Tong XU is a Ph.D. Candidate at Utrecht University. Her doctoral research investigates the quest for robust legitimacy in China’s water resources management, with a particular focus on how China’s legal system can be enhanced to regulate the exercise of power and support legitimacy building within its environmental governance arrangements. This research is conducted under the supervision of Prof. Marleen van Rijswick, Prof. Herman Kasper Gilissen, and Dr. Liping Dai.

Tong obtained her Master’s degree from the China University of Political Science and Law (majoring in administrative law, distinguished) and her LLM degree from the University of California, Davis (specializing in environmental law and water law, with UC Davis & CUPL Scholarship). She has been admitted to the bar in China since 2015. During her studies, she worked as a research assistant at the Institution of the Law-Based Government of CUPL, where she participated in country-wide assessment research for  ‘2016 Blue Book of Law-Based Government and the Assessment Report of China.’ She also served as a research assistant at Beijing Dadao Administrative Law Research Center and as Associate Editor & Coordinator of the CUPL Postgraduate Law Review. Currently, Tong is a member of the Utrecht Centre for Water, Oceans and Sustainability Law (UCWOSL) and is a peer reviewer for several international academic journals such as Regulation & Governance and International Journal of Water Resources Development.
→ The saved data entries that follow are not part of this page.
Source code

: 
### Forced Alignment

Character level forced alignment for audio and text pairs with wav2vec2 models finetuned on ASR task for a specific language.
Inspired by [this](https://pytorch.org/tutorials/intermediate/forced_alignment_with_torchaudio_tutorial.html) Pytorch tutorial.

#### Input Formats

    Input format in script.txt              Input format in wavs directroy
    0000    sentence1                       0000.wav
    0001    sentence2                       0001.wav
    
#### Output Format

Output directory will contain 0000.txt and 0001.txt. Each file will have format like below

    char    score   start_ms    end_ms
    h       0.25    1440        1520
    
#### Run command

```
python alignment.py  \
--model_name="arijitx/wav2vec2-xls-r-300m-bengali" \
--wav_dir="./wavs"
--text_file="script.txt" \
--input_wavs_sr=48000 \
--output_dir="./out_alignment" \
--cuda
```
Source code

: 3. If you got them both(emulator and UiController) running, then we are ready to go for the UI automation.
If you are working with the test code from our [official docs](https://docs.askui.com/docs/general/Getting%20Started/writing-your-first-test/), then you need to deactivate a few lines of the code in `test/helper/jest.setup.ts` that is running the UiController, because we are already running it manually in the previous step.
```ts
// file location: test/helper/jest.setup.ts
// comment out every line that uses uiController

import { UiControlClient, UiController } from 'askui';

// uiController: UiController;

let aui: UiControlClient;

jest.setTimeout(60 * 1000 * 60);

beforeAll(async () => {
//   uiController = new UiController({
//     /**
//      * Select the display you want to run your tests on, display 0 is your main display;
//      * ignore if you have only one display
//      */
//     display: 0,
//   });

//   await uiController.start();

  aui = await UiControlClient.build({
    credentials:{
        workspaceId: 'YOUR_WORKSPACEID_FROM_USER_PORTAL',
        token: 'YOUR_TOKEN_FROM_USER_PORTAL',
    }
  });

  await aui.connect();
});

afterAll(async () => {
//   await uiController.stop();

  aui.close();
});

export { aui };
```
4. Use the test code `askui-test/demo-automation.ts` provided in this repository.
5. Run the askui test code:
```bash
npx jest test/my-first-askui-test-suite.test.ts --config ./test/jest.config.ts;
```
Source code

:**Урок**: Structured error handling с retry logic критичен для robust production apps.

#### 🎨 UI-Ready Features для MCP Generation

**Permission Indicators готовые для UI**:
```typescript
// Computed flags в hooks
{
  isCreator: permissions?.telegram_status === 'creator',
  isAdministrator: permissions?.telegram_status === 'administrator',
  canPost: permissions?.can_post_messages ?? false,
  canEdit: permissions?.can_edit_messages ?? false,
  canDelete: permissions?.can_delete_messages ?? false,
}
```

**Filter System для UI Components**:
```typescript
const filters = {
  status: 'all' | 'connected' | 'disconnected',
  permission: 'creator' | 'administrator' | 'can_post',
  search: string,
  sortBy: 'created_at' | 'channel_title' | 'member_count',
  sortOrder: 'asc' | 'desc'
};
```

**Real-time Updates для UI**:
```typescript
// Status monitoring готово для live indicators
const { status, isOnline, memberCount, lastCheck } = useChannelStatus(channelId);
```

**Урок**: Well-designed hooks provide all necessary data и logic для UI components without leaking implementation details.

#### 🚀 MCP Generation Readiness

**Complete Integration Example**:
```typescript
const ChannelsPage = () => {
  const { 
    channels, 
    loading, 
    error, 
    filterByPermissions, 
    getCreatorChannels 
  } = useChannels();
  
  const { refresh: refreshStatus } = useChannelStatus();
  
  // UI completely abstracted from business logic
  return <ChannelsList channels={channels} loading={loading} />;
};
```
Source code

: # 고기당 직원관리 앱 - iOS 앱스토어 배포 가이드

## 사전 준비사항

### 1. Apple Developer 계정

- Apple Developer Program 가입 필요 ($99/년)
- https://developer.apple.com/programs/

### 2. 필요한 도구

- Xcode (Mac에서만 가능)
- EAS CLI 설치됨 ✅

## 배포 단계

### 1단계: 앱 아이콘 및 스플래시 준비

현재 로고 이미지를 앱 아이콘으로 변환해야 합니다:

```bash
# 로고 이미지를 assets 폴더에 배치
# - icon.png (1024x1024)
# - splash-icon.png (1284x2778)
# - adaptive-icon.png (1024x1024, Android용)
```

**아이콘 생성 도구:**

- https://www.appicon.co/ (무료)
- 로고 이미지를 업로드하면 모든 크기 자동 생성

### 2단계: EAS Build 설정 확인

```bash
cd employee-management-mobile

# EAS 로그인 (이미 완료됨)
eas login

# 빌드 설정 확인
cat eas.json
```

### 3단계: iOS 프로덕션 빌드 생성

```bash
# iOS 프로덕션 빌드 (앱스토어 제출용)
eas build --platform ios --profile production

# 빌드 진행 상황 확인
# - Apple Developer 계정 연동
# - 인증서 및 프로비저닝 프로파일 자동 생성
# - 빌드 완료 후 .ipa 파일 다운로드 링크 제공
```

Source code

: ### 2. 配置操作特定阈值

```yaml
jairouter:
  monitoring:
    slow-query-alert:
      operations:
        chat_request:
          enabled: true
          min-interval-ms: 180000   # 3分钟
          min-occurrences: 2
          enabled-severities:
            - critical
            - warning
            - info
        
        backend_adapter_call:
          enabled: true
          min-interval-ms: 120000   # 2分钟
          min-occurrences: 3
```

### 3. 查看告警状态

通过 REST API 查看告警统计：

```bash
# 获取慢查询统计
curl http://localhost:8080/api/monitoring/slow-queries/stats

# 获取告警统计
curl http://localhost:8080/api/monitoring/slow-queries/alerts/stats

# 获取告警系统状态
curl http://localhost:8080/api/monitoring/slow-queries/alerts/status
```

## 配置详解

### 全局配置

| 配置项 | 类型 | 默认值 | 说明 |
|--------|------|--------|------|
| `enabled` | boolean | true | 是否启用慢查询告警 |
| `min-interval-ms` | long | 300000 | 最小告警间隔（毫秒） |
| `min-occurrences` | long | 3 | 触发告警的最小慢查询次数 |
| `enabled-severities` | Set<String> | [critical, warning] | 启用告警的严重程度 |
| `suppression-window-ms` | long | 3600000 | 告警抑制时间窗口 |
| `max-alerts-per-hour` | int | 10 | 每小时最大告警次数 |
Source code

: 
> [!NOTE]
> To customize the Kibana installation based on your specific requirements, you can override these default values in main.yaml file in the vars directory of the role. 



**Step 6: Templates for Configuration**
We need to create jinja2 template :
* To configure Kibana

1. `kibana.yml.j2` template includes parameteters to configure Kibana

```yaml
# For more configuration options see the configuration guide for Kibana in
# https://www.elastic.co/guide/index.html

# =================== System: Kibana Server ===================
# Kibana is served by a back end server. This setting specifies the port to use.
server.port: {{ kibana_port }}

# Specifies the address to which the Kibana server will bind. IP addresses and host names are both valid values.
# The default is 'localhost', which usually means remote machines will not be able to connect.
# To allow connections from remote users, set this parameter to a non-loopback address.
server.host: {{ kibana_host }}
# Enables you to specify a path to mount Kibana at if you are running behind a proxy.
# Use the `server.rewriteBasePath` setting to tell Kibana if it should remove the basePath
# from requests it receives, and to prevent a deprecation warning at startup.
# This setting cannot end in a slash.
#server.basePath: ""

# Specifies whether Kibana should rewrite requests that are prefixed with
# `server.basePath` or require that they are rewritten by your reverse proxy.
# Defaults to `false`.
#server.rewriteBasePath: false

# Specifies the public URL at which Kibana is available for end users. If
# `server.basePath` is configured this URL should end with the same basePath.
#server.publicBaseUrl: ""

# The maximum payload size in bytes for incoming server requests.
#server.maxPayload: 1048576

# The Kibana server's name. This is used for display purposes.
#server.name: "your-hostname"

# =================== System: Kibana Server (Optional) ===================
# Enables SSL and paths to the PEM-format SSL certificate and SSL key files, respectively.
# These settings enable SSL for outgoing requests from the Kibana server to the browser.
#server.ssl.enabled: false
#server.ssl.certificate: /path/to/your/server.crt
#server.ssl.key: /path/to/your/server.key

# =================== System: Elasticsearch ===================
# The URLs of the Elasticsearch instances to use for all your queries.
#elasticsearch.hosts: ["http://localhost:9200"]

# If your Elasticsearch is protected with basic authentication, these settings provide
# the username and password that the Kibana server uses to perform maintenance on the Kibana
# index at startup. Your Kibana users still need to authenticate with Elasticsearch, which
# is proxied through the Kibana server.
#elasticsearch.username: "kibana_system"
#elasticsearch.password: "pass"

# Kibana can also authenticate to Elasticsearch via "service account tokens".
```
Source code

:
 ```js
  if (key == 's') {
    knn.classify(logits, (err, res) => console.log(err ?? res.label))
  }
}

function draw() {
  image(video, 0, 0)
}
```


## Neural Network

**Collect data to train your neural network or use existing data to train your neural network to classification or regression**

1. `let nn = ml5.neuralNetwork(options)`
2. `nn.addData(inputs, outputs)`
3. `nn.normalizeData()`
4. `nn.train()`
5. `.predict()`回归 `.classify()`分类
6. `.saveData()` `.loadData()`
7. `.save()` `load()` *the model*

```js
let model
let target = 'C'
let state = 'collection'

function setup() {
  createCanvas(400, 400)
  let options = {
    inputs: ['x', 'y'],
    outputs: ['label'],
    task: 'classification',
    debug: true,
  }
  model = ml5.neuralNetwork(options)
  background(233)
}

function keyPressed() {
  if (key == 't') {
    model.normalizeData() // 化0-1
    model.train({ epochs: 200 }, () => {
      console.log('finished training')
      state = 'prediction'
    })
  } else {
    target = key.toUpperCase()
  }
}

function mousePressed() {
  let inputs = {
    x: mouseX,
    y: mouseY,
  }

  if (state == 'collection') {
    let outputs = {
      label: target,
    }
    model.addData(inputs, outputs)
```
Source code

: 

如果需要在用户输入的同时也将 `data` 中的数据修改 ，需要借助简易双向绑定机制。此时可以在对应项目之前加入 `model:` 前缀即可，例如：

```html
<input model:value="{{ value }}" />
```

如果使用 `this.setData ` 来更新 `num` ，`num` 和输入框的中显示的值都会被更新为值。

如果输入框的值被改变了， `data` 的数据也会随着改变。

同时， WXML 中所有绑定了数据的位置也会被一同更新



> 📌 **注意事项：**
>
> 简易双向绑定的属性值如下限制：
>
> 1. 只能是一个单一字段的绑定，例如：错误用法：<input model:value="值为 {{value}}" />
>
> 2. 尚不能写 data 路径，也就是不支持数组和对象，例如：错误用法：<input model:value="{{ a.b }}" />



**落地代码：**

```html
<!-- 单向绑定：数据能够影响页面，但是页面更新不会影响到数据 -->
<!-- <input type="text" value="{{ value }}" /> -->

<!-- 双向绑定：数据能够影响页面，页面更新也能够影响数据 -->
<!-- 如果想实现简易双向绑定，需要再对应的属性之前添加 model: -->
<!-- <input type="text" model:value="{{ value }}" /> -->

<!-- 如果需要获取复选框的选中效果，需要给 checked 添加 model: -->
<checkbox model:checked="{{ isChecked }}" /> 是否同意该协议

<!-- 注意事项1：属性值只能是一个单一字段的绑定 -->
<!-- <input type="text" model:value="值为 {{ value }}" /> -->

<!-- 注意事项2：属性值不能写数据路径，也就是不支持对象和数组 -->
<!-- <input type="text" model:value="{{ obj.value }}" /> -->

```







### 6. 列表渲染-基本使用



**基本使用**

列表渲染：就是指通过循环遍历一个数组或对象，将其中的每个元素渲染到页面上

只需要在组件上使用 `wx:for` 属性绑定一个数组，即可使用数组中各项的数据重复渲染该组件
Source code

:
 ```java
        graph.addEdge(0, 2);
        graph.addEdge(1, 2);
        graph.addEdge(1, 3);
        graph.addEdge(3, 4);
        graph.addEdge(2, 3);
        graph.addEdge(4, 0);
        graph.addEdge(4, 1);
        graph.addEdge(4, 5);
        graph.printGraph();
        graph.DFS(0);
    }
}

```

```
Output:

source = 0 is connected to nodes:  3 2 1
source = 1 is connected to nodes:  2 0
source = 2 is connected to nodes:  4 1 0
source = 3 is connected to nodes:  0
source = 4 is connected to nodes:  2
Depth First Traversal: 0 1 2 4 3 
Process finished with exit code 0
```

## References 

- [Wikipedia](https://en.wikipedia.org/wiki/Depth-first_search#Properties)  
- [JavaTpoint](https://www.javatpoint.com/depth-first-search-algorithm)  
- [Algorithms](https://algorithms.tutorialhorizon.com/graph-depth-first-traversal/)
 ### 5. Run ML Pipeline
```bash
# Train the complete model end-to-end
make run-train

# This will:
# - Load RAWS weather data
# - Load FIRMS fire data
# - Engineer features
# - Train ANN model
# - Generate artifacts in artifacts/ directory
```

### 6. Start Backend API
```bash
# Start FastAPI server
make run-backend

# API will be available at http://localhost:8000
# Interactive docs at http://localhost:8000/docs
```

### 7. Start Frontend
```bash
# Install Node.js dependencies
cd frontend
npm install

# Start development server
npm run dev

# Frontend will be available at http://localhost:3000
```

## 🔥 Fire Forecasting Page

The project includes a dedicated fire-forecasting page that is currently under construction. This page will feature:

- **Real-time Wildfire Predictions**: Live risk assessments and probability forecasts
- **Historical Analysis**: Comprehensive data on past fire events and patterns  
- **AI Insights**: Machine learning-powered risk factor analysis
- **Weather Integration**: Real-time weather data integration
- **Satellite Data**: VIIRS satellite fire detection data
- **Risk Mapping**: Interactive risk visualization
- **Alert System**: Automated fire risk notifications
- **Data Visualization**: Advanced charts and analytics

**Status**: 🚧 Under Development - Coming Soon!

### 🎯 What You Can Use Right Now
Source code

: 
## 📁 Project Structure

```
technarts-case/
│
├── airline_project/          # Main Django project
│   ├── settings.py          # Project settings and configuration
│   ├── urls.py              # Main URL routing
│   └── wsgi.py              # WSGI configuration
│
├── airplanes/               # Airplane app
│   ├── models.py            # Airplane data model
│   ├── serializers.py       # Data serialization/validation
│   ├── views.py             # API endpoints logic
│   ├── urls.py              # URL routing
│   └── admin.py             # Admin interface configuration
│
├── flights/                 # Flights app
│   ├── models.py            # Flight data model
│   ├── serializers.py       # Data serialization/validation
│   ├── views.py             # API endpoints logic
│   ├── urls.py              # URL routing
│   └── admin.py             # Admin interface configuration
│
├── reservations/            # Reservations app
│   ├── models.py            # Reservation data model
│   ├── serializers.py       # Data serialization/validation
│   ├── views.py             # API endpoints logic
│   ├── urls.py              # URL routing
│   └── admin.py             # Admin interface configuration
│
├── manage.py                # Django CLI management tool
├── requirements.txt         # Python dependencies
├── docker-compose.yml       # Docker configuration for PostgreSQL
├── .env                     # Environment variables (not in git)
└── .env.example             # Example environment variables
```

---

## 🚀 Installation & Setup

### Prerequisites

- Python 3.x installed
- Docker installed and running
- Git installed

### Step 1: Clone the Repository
These experiences and academic exposure across administrative law, environmental law, and water governance continually shapes Tong's research interests. Her current research interests fall into two main areas:

  • First, Tong seeks to understand and reflect on contemporary environmental and other social issues from a legal-sociological  perspective. By adopting this perspective, she aims to contribute to a clearer and more systematic understanding of the complexities of environmental and social problems, as well as the practical and normative challenges that legal practitioners face in these contexts. 

  • Second, Tong demonstrates a keen interest in how legal argumentation functions both within the legal community and in broader societal discourse (to gain more audience), especially in scenarios where professionals from other disciplines challenge the arguments made by legal professionals through legal reasoning, and endanger the achievement of coherent action in practice.